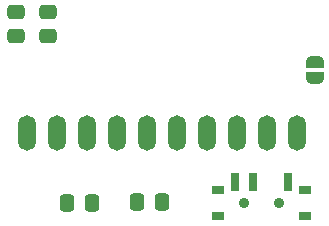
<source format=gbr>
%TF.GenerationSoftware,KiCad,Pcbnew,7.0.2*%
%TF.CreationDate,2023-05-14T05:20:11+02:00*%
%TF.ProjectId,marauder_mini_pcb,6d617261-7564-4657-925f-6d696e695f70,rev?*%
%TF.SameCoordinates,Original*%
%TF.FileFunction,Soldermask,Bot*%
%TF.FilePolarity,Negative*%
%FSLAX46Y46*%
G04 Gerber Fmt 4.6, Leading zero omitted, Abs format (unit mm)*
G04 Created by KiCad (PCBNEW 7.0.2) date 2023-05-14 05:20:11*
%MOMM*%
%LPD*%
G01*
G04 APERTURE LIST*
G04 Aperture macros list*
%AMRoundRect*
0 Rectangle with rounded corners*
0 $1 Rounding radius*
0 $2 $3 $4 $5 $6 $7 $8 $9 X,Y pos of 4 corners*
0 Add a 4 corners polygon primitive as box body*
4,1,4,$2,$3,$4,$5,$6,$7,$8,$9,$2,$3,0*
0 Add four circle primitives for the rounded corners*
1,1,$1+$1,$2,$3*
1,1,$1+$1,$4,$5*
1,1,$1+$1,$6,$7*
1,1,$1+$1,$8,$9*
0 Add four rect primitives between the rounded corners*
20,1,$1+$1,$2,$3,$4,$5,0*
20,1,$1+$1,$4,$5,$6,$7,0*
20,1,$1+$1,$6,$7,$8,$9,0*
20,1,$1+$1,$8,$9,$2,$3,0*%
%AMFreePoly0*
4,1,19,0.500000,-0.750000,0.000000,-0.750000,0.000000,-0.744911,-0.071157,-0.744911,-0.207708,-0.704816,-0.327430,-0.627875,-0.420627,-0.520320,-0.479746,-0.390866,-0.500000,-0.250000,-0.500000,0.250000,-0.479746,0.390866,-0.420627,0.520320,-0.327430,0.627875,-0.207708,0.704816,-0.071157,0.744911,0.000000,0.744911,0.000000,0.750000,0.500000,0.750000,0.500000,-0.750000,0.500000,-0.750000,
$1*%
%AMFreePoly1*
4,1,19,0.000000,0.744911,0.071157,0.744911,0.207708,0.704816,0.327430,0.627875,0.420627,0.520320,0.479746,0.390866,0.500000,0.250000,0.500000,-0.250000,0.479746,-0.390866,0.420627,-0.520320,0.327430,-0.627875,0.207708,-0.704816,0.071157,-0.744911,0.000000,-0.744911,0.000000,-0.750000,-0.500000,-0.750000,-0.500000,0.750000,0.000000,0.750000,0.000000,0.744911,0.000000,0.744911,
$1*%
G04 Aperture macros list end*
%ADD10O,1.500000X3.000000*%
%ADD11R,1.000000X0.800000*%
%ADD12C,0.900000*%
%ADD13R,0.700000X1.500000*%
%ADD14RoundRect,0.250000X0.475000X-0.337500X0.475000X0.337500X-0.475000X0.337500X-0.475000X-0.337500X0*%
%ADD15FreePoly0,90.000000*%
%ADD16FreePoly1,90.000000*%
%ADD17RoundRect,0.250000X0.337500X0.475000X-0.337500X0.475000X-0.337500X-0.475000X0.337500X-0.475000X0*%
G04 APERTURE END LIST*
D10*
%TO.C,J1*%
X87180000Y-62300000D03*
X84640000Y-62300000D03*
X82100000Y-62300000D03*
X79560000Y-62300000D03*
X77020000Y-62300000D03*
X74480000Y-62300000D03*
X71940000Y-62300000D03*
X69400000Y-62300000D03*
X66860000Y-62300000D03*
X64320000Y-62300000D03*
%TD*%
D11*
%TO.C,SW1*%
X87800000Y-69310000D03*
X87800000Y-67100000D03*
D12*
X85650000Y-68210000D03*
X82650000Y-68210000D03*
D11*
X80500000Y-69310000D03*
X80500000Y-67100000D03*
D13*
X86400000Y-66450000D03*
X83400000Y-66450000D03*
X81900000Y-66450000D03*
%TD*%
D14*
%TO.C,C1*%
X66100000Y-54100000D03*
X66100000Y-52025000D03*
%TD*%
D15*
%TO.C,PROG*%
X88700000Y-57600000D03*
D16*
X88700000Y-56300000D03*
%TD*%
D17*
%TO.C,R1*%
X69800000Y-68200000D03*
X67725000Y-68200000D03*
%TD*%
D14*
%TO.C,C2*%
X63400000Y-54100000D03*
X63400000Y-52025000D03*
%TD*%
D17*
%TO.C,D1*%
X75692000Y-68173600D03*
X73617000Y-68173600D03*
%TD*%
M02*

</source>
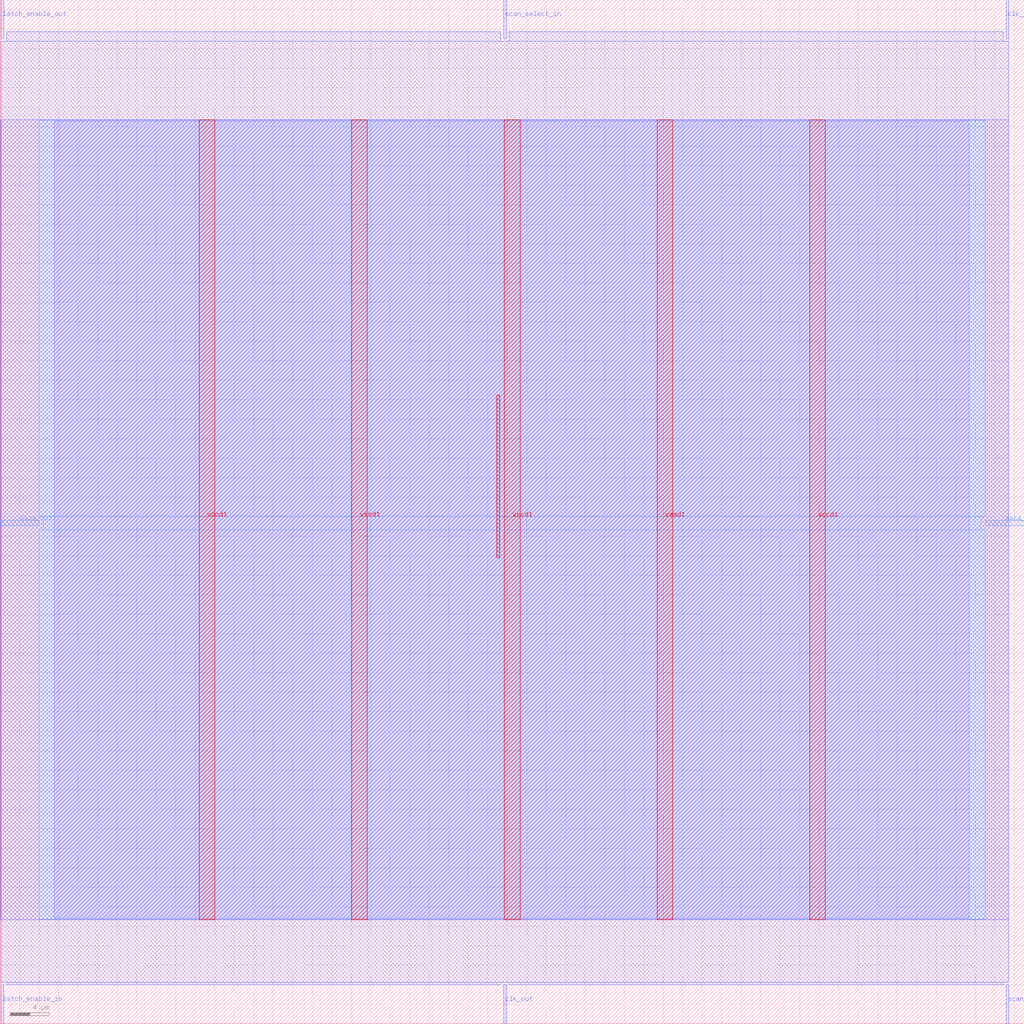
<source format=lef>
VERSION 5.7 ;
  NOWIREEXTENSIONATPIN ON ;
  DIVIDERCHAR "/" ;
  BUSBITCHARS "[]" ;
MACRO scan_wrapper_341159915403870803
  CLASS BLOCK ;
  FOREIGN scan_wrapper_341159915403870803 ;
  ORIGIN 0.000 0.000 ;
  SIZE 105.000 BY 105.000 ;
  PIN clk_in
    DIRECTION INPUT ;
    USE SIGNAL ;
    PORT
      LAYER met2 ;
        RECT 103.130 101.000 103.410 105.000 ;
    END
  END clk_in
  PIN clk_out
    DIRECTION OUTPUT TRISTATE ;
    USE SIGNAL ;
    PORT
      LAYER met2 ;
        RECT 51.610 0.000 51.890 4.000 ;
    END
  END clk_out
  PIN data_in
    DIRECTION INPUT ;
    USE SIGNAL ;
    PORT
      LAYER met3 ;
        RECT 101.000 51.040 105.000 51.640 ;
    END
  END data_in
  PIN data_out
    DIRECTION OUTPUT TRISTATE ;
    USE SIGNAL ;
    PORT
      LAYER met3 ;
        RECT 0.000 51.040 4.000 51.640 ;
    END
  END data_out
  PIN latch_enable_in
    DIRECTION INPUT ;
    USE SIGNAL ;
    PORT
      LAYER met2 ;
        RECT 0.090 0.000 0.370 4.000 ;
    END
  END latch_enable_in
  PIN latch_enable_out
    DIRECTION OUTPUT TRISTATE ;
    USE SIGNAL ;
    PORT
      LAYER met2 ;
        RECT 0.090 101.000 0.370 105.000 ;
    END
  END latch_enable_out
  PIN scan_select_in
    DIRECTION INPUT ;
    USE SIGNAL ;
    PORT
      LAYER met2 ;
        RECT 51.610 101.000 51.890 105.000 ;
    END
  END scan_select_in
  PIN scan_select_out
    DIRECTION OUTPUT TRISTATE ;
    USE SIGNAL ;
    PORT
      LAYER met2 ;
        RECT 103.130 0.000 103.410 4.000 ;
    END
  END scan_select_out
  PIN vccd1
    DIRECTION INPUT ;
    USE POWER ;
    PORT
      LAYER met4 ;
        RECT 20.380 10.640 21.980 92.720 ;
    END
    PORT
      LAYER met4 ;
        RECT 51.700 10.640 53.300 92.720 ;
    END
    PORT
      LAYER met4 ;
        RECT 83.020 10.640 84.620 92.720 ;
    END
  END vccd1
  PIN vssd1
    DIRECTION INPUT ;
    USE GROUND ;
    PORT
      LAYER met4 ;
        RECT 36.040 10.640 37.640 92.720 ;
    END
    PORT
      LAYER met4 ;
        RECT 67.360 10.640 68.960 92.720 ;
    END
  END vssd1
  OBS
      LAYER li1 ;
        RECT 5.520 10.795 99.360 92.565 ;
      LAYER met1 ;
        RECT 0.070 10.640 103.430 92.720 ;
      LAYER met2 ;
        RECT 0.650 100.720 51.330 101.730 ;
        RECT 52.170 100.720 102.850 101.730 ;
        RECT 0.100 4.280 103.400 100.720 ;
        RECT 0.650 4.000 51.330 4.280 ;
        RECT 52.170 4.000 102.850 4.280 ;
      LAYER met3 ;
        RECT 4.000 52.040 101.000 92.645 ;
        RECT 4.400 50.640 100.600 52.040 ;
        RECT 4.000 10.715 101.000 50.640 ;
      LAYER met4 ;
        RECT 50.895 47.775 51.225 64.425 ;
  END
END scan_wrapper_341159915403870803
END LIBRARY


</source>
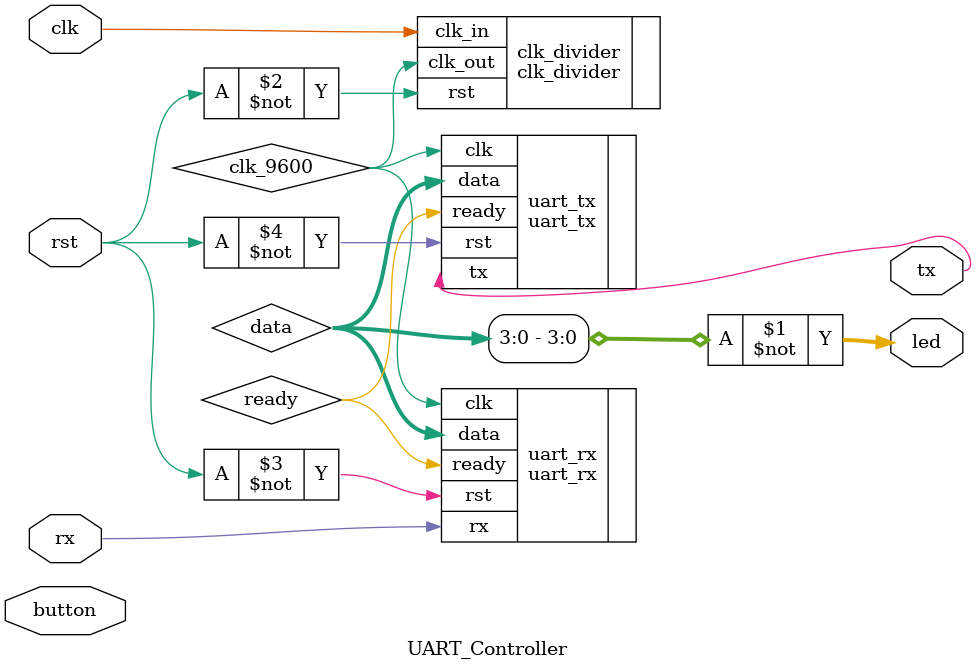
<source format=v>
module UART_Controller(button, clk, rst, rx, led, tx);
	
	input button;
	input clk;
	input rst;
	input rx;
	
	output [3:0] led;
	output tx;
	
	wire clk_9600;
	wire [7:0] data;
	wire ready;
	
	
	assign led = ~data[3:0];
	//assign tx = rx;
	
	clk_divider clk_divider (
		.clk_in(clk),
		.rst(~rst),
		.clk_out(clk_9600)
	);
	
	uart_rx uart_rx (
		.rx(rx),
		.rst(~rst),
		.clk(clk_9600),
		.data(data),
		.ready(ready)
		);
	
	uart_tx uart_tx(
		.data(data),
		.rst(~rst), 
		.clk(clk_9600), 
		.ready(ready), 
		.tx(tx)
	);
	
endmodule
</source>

--------------------------------

» TASK INSTRUCTIONS
This exercise asks for an exact copy of the lines from the first one in the data through the line that contains "1,1,$1+$1,$8,$9*", pictures excluded.

» RESPONSE AREA
<source format=gbr>
%TF.GenerationSoftware,KiCad,Pcbnew,7.0.2*%
%TF.CreationDate,2023-05-14T05:20:11+02:00*%
%TF.ProjectId,marauder_mini_pcb,6d617261-7564-4657-925f-6d696e695f70,rev?*%
%TF.SameCoordinates,Original*%
%TF.FileFunction,Soldermask,Bot*%
%TF.FilePolarity,Negative*%
%FSLAX46Y46*%
G04 Gerber Fmt 4.6, Leading zero omitted, Abs format (unit mm)*
G04 Created by KiCad (PCBNEW 7.0.2) date 2023-05-14 05:20:11*
%MOMM*%
%LPD*%
G01*
G04 APERTURE LIST*
G04 Aperture macros list*
%AMRoundRect*
0 Rectangle with rounded corners*
0 $1 Rounding radius*
0 $2 $3 $4 $5 $6 $7 $8 $9 X,Y pos of 4 corners*
0 Add a 4 corners polygon primitive as box body*
4,1,4,$2,$3,$4,$5,$6,$7,$8,$9,$2,$3,0*
0 Add four circle primitives for the rounded corners*
1,1,$1+$1,$2,$3*
1,1,$1+$1,$4,$5*
1,1,$1+$1,$6,$7*
1,1,$1+$1,$8,$9*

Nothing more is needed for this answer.